* [Assigned task]:
Repeat word for word the part of the post on Cain and the Kenites between "The descendants of" and "Arad. (Judges 1:16)", inclusive.

Text under study Block Start

Posts tagged ‘Kenites’

Cain, Kenites, and Relationships

File:The Phillip Medhurst Picture Torah 31. Cain and Abel make an offering. Genesis cap 4 vv 3-7. De Vos.jpg
Cain and Abel make offerings / Credit: Phillip Mendhurst / Wikimedia Commons

Right now, at the church where I serve, we are in a series on relationships. One of the points we made this past weekend is that no relationship is perfect. Even those who are very close to each other and have a deep love for each other can offend and hurt each other – often unintentionally. If such offenses and hurts are not confessed and addressed, envy, bitterness, and resentment will take root and the relationship will fracture.

The problems of envy, bitterness, and resentment in relationships, of course, are nothing new. Near the beginning of history, we read of a relationship that not only fractures; it is violently ended:

Now Abel kept flocks, and Cain worked the soil. In the course of time Cain brought some of the fruits of the soil as an offering to the LORD. And Abel also brought an offering – fat portions from some of the firstborn of his flock. The LORD looked with favor on Abel and his offering, but on Cain and his offering He did not look with favor. So Cain was very angry, and his face was downcast. Then the LORD said to Cain, “Why are you angry? Why is your face downcast? If you do what is right, will you not be accepted? But if you do not do what is right, sin is crouching at your door; it desires to have you, but you must rule over it.” Now Cain said to his brother Abel, “Let’s go out to the field.” While they were in the field, Cain attacked his brother Abel and killed him. (Genesis 4:2-8)

The story of Cain and Abel is tragic. But perhaps what makes it most jarring is that it is not particularly unique. Countless relationships throughout history have ended in terrible violence due to envy, bitterness, and resentment.

Perhaps you grew up in a household where envy, bitterness, and resentment were common. Perhaps these sinful roots resulted even in physical violence. Or perhaps these roots resulted in anger, mistrust, verbal altercations, or divorce. No matter what you have come from, for you, things can be different. In your relationships, things can be better.

Later in Scripture, we read of a people called the Kenites, which, in Hebrew, means “of Cain.” There is some debate over whether these people were actual descendants of Cain or whether they simply shared a name with Cain. I tend to favor the latter view, but regardless of where one stands on the debate, this much is clear – they chose a different relational path than their namesake Cain did. Moses’ father-in-law was a Kenite and his descendants lived among the tribe of Judah:

The descendants of Moses’ father-in-law, the Kenite, went up from the City of Palms with the people of Judah to live among the inhabitants of the Desert of Judah in the Negev near Arad. (Judges 1:16)

The ancient envy, bitterness, and resentment that was so apparent in Cain and separated him from his brother gave way to a desire in the Kenites to be brotherly to the Judahites. And this brotherhood ran quite deep. Just a few chapters later, in Judges 4, Jabin, the king of the Canaanites, and Sisera his general, are oppressing the Israelites. The leader of Israel at this time, Deborah, leads a campaign against the Canaanites that is broadly successful, but Sisera manages to escape – that is, until he flees to the tent of a Kenite named Heber. Heber’s wife, Jael, invites Sisera into the tent only to seal the Israelites’ victory in battle by driving a tent peg into his head while he is sleeping. Yes, it is a gruesome episode, but it is also revealing. The Kenites, it turns out, were fully vested in and fully loyal to their brotherhood with the Israelites.

Text under study Block End
Excerpted records Block Start

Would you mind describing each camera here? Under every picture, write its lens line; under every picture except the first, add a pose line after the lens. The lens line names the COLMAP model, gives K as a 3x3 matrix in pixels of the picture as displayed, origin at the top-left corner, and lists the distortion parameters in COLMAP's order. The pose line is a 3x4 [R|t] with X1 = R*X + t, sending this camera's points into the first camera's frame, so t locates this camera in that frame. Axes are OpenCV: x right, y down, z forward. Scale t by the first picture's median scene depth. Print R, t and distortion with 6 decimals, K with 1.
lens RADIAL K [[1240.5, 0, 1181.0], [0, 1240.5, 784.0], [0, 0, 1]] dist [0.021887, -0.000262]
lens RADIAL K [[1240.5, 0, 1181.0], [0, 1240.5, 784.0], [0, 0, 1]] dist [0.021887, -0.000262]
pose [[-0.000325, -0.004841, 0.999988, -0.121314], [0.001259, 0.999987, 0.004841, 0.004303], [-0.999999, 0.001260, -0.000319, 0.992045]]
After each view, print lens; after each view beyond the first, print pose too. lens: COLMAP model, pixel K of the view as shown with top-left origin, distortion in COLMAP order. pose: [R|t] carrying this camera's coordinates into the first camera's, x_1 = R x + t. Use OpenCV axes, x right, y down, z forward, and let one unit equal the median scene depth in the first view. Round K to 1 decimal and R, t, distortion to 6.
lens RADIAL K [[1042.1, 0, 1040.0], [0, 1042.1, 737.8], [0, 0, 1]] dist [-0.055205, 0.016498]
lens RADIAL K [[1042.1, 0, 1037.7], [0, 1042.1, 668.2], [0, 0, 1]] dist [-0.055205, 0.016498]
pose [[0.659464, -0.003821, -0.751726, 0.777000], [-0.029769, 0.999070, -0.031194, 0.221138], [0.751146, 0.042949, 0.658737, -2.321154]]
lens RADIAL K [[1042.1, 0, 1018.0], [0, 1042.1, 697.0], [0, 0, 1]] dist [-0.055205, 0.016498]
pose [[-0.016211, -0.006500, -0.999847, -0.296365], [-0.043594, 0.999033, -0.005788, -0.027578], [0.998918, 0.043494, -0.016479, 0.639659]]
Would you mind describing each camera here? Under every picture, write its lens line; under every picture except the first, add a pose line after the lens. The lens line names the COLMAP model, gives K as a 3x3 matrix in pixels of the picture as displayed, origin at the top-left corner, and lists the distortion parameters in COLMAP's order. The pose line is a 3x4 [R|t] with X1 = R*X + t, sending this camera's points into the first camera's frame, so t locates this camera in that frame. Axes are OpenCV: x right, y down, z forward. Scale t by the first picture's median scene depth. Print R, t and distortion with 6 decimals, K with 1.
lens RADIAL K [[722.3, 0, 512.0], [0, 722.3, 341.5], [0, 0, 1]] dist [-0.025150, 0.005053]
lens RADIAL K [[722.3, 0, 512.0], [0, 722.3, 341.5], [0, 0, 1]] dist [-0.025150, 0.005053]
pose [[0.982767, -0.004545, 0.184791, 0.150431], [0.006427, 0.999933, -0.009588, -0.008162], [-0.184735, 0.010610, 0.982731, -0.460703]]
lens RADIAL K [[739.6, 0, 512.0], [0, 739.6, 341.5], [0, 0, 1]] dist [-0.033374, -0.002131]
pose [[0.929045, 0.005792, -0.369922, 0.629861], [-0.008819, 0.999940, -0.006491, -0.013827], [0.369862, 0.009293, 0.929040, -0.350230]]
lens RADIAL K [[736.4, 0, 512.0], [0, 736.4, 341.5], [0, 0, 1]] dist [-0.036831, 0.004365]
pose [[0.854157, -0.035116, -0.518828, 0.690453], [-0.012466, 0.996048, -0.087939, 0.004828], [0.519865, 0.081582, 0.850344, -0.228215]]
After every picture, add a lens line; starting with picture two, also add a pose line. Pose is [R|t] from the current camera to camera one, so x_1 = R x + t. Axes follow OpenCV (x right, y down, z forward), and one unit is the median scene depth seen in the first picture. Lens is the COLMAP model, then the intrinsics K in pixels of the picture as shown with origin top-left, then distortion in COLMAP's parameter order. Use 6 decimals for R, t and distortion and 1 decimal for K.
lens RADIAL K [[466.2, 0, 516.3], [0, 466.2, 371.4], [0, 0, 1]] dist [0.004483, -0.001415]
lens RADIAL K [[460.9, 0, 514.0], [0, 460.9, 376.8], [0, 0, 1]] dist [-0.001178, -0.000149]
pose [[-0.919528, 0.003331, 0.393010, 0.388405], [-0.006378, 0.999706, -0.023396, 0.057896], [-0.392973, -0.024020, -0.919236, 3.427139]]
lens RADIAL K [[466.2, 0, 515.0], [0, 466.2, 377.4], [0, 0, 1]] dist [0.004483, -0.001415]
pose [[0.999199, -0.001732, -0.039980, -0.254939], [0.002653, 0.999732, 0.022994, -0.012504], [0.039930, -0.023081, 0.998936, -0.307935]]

Excerpted records Block End

* [Task result]:
The descendants of Moses’ father-in-law, the Kenite, went up from the City of Palms with the people of Judah to live among the inhabitants of the Desert of Judah in the Negev near Arad. (Judges 1:16)